Code profiling support#

We provide built-in performance profiling capabilities to make it easier for you to debug and assess the performance of your code.

In-house profiler#

You can use our built-in profiler. By default, it is enabled and will print at the termination of the program. You can disable it via CLI using the flag --logging.no-enable-profiler.

The profiler computes the average total time of execution for any function with the @profiler.time_function decorator. For instance, if you wanted to profile the total time it takes to generate rays given pixel and camera indices via the RayGenerator class, you might want to time its forward() function. In that case, you would need to add the decorator to the function.

"""nerfstudio/model_components/ray_generators.py""""

class RayGenerator(nn.Module):

    ...

    @profiler.time_function     # <-- add the profiler decorator before the function
    def forward(self, ray_indices: TensorType["num_rays", 3]) -> RayBundle:
        # implementation here
        ...

Alternatively, you can also time parts of the code:

...

def forward(self, ray_indices: TensorType["num_rays", 3]) -> RayBundle:
    # implementation here
    with profiler.time_function("code1"):
      # some code here
      ...

    with profiler.time_function("code2"):
      # some code here
      ...
    ...

At termination of training or end of the training run, the profiler will print out the average execution time for all of the functions or code blocks that have the profiler tag.

Tip

Use this profiler if there are specific/individual functions you want to measure the times for.

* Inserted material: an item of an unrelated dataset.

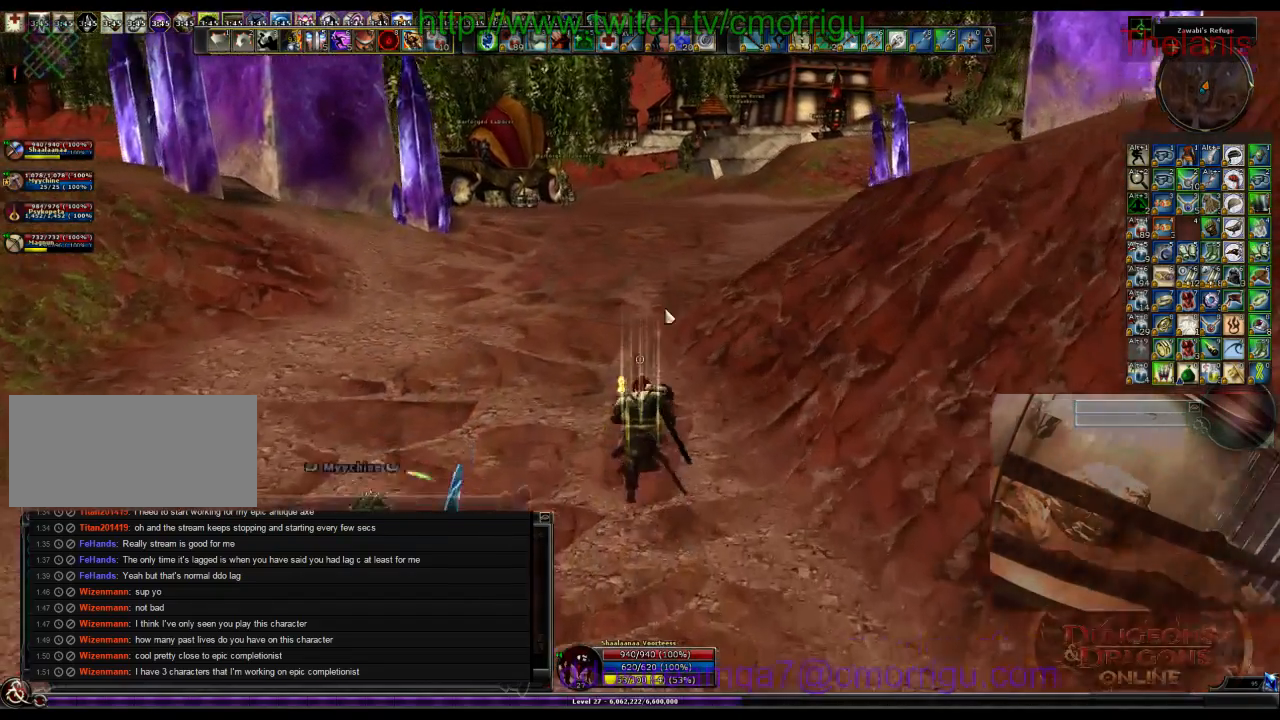
{"keys": [], "events": [[300, "w", "up"]]}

Profiling with PyTorch profiler#

If you want to profile the training or evaluation code and track the memory and CUDA kernel launches, consider using PyTorch profiler. It will run the profiler for some selected step numbers, once with CUDA_LAUNCH_BLOCKING=1, once with CUDA_LAUNCH_BLOCKING=0. The PyTorch profiler can be enabled with --logging.profiler=pytorch flag. The outputs of the profiler are trace files stored in {PATH_TO_MODEL_OUTPUT}/profiler_traces, and can be loaded in Google Chrome by typing chrome://tracing.

Profiling with PySpy#

If you want to profile the entire codebase, consider using PySpy.

Install PySpy

pip install py-spy

To perform the profiling, you can either specify that you want to generate a flame graph or generate a live-view of the profiler.

  • flame graph: with wandb logging and our inhouse logging disabled

    program="ns-train nerfacto -- --vis=wandb --logging.no-enable-profiler blender-data"
    py-spy record -o {PATH_TO_OUTPUT_SVG} $program
    
  • top-down stats: running same program configuration as above

    py-spy top $program
    

Attention

In defining program, you will need to add an extra -- before you specify your program’s arguments.